The Muslim world criticized the precision Israeli pre-emptive air attack
on the Osirik nuclear reactor that destroyed Saddam’s developing
nuclear potential. Even though we in Pakistan have been subject to repeated
aerial scares of a joint Indian-Israeli operation to take out Pakistani
nuclear facilities, one feels that Israel did the Muslim nations a favour
by obliterating Osirik. Given Saddam’s murderous psychological profile,
he was more than likely to use his nuclear bombs on fellow Muslims rather
than on Israel. A bully will seldom attack anyone who can hurt him right
back, and even then his assault will be by surreptitious means so that
the blame cannot be laid at his doorstep. There is no “smoking gun”
about Saddam and the World Trade Centre but given his sadistic streak,
US National Security Council Advisor Ms Condeleeza Rice becomes credible
when she theorises a possible nexus between Saddam and Al-Qaeda. An enemy
of an enemy is a friend is not Chanakhya’s philosophy alone, it
holds true the world over.
Is the US right in wanting Saddam out of power in Iraq? One must confess
without any hesitation that they are, this man is menace to civilization
and cannot be permitted to continue threatening the lives of innocents
in pursuit of his megalomania policies. Agreeing with the US objective,
one must disagree with the modus operandi. There is growing anti-US animosity
among the Muslims and the US must exercise caution, even those who have
no love lost for Iraq do not want the US to declare war on Iraq, with
or without UN sanction. Saddam is taking full advantage of the Bush rhetoric
and the deteriorating situation in Palestine to inflame Muslims the world
over. As the most generous nation on the face of this Earth, it is a tragedy
that the US has become so reviled in the Muslim world. We value the same
democratic freedoms that Islam embodied as a religion as far back as the
6th century, much earlier than democracy became sacrosanct in the making
of the US in the late 18th century. Iraq is no friend of Pakistan, has
not been for over 40 years, yet Pakistan cannot countenance war on Iraq.

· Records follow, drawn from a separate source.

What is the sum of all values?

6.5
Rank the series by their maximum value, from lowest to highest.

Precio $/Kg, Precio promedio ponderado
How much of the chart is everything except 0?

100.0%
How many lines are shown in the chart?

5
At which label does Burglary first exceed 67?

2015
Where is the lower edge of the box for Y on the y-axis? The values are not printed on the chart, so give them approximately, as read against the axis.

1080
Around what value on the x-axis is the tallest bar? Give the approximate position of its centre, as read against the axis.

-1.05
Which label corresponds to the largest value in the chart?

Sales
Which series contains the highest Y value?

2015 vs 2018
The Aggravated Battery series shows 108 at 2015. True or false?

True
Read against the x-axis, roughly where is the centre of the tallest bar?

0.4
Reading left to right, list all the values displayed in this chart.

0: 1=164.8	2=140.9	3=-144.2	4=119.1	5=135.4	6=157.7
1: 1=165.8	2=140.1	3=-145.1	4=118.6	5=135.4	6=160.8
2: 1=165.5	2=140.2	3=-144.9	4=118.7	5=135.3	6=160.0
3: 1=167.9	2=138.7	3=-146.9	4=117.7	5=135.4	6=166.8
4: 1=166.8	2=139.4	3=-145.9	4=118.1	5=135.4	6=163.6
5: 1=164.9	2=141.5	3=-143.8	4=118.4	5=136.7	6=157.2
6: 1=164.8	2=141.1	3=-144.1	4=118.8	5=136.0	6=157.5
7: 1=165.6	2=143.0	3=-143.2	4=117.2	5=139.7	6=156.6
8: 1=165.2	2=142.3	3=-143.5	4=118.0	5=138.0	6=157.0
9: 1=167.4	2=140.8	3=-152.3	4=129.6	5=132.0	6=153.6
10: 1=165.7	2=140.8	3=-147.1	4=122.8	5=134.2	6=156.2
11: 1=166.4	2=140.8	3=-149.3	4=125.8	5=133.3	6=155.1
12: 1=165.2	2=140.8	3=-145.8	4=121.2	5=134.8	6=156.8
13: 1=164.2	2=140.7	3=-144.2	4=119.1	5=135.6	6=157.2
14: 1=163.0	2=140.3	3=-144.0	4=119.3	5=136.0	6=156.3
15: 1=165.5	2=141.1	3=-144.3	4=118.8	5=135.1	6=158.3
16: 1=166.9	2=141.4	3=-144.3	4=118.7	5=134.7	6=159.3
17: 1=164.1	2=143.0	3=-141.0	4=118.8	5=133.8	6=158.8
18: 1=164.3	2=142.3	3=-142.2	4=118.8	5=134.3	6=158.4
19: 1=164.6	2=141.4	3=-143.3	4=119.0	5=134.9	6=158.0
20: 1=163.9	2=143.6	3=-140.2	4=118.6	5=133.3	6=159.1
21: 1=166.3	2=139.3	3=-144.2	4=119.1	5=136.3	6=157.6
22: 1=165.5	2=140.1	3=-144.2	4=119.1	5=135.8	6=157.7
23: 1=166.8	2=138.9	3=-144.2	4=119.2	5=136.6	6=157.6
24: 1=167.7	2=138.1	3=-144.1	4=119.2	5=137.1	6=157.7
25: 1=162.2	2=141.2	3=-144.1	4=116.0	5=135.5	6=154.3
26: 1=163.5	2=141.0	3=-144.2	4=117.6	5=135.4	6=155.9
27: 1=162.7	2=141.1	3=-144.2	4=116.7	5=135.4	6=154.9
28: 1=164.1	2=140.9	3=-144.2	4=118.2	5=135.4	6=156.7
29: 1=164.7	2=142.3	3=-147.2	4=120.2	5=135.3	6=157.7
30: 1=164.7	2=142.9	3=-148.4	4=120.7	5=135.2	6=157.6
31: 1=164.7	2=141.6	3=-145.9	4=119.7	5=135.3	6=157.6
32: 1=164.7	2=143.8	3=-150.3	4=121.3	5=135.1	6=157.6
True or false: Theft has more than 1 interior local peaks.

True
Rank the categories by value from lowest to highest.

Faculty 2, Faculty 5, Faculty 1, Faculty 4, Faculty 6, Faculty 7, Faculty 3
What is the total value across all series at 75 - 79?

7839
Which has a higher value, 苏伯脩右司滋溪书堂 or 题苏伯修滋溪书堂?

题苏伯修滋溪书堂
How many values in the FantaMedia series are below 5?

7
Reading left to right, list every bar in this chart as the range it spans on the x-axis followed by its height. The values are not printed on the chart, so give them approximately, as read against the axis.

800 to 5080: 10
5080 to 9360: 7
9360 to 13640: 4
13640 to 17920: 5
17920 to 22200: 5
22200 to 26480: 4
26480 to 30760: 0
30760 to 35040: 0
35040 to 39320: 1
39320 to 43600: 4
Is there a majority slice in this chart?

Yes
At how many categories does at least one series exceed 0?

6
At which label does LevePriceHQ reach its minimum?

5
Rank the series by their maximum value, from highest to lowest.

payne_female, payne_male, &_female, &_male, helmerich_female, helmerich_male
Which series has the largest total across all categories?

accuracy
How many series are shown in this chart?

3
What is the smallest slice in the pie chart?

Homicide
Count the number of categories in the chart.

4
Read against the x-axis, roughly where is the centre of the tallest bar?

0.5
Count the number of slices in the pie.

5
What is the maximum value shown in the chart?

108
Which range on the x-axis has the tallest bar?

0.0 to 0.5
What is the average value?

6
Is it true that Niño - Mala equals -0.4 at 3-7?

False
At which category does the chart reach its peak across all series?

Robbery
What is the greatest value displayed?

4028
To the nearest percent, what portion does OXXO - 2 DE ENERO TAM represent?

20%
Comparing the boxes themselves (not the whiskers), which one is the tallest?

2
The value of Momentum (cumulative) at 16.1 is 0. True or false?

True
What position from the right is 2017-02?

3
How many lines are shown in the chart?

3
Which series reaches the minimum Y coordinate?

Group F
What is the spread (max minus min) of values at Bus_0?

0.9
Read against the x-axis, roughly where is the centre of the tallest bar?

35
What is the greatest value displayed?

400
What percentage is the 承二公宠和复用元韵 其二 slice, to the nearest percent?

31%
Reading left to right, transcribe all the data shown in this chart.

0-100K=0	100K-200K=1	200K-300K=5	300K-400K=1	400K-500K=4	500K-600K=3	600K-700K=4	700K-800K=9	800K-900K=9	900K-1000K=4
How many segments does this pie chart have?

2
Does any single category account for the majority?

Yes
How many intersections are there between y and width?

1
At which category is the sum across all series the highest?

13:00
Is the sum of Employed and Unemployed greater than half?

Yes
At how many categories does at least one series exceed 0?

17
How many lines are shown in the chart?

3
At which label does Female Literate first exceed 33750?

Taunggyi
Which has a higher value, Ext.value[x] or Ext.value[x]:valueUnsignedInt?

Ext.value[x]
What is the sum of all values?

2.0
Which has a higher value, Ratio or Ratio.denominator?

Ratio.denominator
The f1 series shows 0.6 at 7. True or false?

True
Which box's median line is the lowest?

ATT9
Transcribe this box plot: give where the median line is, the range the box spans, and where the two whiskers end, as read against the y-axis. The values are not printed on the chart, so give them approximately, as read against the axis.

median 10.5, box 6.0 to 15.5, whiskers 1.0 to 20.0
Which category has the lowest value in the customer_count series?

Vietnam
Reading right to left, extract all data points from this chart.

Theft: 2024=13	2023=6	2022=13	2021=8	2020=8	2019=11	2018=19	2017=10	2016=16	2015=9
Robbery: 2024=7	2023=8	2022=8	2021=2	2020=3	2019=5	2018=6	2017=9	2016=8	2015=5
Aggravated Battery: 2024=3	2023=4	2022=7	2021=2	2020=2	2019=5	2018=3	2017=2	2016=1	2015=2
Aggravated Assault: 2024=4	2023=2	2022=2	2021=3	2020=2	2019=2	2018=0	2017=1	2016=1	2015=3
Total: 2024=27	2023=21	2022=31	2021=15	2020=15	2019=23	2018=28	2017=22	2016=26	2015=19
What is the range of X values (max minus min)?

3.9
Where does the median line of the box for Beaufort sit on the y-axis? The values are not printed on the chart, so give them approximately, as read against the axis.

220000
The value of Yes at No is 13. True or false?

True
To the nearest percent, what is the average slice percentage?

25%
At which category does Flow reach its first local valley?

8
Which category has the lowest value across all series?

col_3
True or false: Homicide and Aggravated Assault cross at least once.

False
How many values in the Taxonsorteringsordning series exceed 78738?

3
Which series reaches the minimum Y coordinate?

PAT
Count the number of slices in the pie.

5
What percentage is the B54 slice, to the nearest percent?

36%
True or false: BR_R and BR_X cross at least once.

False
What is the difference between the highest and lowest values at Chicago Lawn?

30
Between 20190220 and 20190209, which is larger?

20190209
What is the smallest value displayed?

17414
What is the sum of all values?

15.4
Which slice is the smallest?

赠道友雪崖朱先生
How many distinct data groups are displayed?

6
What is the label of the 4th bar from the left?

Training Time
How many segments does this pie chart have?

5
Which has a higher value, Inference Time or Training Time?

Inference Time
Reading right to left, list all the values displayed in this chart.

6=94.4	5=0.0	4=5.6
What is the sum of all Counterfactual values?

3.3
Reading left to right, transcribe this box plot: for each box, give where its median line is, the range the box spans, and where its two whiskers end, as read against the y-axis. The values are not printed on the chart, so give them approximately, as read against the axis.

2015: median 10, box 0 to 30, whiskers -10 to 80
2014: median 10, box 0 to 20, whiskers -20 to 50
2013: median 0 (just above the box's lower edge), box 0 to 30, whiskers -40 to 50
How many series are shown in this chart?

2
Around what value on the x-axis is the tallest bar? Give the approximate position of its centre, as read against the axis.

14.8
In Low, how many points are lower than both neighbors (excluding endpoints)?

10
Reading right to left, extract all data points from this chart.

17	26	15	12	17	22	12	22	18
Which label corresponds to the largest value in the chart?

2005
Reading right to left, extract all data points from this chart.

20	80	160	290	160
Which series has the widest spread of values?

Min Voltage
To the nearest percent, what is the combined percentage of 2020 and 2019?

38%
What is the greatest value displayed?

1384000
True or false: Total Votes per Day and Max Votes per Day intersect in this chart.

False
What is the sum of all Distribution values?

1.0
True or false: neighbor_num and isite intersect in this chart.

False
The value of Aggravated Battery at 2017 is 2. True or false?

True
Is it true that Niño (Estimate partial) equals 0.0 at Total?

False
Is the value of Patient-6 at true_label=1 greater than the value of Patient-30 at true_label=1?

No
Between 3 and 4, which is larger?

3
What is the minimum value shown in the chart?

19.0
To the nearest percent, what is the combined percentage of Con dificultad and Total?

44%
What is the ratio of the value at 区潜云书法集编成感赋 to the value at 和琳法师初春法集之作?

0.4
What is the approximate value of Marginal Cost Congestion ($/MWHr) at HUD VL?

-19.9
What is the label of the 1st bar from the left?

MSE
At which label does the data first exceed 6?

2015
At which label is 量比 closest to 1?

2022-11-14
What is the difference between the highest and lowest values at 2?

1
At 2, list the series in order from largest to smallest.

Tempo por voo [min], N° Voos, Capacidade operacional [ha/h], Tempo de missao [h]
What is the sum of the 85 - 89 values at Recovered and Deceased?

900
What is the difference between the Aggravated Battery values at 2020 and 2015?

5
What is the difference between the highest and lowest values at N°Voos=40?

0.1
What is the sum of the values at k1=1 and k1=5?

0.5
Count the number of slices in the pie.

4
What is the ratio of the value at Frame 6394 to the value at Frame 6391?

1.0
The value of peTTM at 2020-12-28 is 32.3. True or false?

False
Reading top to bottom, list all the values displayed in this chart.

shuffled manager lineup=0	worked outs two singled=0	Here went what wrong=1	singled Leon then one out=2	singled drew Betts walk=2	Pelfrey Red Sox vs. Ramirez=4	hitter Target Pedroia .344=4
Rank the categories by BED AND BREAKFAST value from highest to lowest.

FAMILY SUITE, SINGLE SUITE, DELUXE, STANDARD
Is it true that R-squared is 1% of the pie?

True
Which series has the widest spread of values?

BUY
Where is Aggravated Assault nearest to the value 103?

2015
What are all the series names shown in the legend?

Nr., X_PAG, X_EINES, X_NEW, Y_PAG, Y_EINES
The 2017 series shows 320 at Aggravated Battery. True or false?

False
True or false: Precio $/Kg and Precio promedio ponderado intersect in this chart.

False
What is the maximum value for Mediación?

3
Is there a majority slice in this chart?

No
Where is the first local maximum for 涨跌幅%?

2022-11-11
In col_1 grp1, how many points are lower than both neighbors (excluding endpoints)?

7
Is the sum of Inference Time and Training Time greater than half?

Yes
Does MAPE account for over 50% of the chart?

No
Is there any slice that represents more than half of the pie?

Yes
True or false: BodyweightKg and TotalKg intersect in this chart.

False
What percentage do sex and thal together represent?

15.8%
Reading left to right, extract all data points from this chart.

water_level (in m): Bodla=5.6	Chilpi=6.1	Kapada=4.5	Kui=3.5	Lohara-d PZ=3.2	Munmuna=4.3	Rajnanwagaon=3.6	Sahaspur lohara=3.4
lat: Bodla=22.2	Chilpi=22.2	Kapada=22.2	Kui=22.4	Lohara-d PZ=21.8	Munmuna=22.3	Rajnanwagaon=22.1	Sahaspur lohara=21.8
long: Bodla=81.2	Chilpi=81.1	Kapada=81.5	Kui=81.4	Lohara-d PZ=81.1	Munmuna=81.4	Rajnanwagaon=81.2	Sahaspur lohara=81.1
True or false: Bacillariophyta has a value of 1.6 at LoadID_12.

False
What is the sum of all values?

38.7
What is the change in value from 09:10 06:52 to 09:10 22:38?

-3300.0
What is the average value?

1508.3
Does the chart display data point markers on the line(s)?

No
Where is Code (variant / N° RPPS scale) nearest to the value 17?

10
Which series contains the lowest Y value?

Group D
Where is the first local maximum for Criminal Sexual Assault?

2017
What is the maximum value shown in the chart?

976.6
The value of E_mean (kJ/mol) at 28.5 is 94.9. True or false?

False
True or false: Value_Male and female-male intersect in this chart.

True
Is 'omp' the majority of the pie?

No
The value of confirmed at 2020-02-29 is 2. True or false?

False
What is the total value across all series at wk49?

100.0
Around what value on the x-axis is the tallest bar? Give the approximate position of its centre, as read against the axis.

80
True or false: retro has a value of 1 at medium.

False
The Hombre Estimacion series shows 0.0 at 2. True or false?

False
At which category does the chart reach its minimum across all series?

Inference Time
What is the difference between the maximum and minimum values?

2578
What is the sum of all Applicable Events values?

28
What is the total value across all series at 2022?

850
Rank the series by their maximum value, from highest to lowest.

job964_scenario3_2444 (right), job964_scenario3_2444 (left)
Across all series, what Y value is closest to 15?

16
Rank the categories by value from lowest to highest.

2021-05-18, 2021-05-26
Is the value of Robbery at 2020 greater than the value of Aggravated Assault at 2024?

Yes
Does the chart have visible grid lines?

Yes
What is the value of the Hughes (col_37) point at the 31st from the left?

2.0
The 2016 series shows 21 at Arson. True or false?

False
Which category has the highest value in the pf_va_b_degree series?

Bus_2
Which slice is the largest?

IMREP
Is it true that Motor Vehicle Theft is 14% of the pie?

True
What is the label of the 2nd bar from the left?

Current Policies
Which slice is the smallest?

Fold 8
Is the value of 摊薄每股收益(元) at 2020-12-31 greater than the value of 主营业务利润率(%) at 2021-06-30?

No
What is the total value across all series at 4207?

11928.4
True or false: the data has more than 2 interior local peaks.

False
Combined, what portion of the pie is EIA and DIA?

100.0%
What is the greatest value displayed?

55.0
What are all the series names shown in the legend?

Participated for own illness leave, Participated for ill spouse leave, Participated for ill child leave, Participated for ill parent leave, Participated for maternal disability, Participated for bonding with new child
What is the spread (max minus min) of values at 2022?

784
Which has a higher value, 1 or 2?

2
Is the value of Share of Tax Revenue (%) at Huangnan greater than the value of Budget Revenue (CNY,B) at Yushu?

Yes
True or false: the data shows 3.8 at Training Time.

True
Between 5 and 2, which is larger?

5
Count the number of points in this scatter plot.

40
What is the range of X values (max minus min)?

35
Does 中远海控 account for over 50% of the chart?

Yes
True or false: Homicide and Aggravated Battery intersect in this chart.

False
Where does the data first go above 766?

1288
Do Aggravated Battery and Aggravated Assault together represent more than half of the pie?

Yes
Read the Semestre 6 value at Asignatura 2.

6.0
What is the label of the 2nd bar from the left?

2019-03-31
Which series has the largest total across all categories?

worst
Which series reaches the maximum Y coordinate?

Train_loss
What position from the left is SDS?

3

The dangers the sadistic tyrant poses to the world cannot be erased by
subjecting the hapless Iraqi people to further misery and privation. What
is required is an international warrant from the UN Court in Hague for
Saddam Hussain and his close associates for “crimes against humanity”.
A war may cost several billion US dollars, why not agree on a binding
UN resolution which puts a bounty of US $ 100 million on him? A surgical
operation that excises Saddam from his Baghdad palatial hole while inflicting
the minimum possible collateral damage on the Iraqi people must be the
only option. Otherwise the rising suspicion among Muslims about the west’s
penchant to control Middle East oil will spill over. Almost fifty years
to the day Baghdad Pact has come a full circle. The crucial difference
is that the US does not need to protect Iraq from communists or other
interlopers, but requires a mandate from the Muslim world to free the
Iraqi people from its own brutal and sadistic captor.